DATASET EXCERPTS:
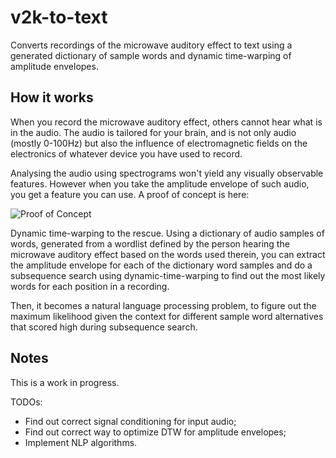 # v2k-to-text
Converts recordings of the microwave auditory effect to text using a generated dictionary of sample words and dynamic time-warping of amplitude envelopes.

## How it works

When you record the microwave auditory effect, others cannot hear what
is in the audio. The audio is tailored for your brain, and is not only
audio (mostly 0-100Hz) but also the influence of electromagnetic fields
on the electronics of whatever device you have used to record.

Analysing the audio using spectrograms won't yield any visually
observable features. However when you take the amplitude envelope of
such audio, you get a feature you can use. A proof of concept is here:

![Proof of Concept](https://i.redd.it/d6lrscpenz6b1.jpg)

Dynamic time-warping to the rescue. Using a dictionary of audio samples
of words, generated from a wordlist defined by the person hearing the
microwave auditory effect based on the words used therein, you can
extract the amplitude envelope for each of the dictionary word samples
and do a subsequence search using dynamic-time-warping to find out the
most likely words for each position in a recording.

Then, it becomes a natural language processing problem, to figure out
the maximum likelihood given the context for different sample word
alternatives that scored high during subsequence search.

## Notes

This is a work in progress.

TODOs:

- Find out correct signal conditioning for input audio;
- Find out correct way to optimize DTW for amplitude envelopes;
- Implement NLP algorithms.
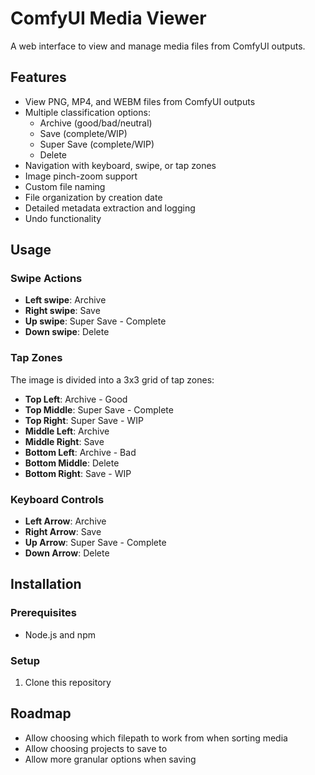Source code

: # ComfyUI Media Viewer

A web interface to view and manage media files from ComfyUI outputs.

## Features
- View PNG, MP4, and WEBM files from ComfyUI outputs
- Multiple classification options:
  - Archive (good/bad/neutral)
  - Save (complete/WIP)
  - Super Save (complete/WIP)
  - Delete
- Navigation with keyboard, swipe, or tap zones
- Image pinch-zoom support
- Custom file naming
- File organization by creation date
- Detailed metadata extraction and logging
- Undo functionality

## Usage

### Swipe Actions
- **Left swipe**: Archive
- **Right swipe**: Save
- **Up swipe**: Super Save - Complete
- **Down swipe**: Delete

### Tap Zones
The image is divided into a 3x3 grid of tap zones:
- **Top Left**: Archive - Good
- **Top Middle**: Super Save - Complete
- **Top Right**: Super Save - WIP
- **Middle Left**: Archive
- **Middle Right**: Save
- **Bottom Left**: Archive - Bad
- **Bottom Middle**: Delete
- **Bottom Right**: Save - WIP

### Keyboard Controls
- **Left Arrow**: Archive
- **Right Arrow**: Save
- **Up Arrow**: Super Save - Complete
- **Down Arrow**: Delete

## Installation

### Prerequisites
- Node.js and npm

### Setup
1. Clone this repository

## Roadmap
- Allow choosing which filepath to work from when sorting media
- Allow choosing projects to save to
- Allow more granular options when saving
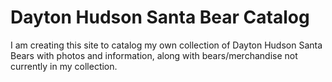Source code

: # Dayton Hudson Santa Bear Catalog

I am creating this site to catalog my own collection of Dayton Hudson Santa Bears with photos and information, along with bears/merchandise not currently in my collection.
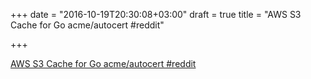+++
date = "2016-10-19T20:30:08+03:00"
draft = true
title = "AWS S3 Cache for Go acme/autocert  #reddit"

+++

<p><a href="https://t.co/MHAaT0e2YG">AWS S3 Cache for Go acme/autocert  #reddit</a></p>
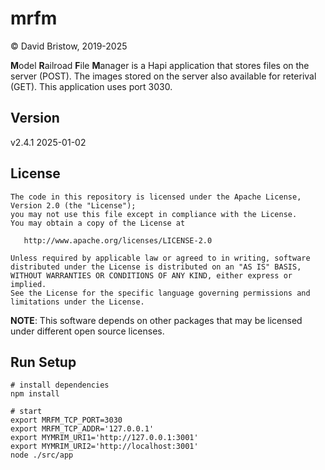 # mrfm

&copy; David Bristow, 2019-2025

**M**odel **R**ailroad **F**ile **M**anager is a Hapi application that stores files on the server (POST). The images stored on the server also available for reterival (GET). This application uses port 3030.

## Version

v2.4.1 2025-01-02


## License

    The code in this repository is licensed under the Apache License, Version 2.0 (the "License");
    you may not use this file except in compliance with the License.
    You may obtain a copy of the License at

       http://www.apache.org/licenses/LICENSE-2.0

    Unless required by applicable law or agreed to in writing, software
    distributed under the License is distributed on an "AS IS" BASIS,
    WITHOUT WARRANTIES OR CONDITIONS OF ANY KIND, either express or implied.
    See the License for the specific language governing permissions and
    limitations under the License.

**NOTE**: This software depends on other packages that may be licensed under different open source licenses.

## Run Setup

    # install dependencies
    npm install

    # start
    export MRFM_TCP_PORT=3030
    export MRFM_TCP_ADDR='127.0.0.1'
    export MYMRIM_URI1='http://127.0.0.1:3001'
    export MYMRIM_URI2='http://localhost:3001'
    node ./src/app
---
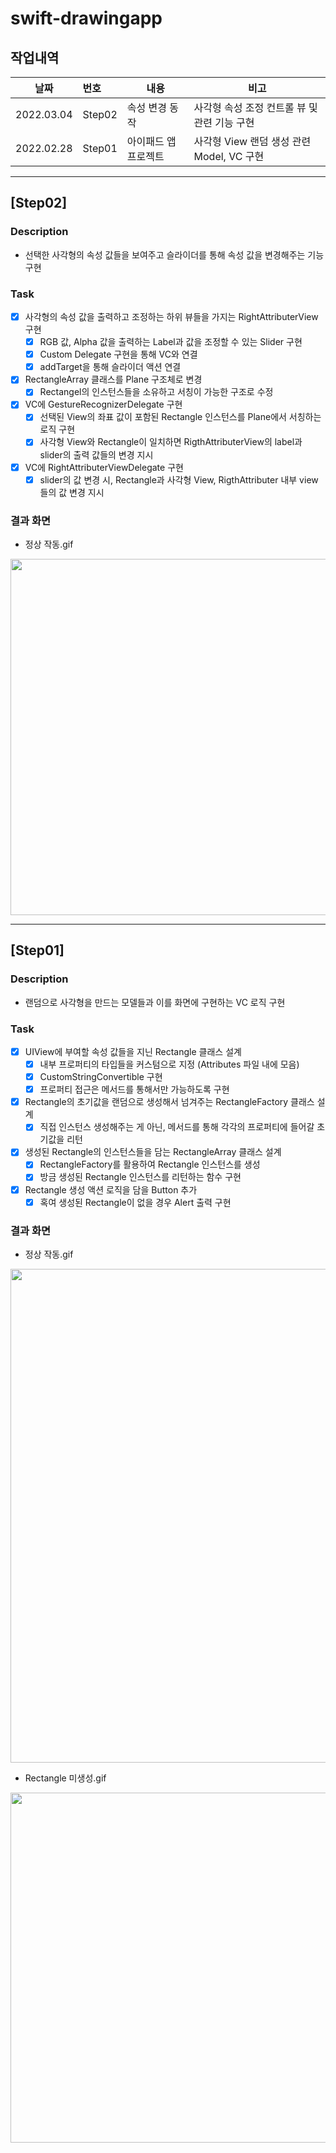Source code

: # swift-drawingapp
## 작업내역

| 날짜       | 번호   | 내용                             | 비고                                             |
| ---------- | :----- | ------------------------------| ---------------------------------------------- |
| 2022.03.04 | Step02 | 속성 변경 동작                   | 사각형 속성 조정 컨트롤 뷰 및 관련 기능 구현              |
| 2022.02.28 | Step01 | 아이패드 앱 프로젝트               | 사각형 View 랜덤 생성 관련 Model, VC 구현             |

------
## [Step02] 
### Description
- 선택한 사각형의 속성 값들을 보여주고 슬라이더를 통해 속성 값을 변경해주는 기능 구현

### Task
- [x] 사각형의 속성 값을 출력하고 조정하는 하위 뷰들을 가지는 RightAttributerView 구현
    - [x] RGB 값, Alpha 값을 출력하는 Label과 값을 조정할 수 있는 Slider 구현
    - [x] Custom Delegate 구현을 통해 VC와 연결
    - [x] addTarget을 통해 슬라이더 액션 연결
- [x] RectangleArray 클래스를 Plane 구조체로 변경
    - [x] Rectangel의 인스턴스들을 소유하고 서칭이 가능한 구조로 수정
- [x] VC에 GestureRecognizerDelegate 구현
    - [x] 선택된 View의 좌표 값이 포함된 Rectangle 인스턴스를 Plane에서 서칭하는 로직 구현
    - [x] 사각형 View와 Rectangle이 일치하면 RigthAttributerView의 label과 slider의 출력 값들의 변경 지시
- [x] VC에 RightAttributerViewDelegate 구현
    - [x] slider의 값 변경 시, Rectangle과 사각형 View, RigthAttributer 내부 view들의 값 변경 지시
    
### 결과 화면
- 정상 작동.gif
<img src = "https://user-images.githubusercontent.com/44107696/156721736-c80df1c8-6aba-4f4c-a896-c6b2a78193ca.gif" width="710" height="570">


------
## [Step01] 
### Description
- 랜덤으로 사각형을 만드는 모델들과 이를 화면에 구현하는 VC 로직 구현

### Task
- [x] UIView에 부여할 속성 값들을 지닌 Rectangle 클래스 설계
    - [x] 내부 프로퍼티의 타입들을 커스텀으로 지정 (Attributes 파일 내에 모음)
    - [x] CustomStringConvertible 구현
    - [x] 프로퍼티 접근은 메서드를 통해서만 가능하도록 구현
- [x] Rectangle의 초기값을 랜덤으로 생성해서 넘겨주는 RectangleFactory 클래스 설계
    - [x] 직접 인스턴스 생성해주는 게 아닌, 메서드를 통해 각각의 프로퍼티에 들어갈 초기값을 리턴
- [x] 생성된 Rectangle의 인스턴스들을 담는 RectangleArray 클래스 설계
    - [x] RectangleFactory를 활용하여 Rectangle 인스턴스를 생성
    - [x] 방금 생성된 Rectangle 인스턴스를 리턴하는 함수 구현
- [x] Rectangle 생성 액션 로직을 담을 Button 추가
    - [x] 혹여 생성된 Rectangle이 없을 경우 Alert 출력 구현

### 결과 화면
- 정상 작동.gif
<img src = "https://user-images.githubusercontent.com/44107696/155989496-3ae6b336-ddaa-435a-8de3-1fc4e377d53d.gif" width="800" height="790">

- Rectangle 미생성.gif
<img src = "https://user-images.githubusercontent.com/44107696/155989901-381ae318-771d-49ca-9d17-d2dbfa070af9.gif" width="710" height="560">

AIM OF THE TASK: Of the records above, print only the lines from the one containing "I am creating" through the one containing "you may not", inclusive and unaltered, leaving out pictures.

OUTPUT FOR THIS TASK:
I am creating this site to catalog my own collection of Dayton Hudson Santa Bears with photos and information, along with bears/merchandise not currently in my collection.
+++
date = "2016-10-19T20:30:08+03:00"
draft = true
title = "AWS S3 Cache for Go acme/autocert  #reddit"

+++

<p><a href="https://t.co/MHAaT0e2YG">AWS S3 Cache for Go acme/autocert  #reddit</a></p>
 # mrfm

&copy; David Bristow, 2019-2025

**M**odel **R**ailroad **F**ile **M**anager is a Hapi application that stores files on the server (POST). The images stored on the server also available for reterival (GET). This application uses port 3030.

## Version

v2.4.1 2025-01-02


## License

    The code in this repository is licensed under the Apache License, Version 2.0 (the "License");
    you may not use this file except in compliance with the License.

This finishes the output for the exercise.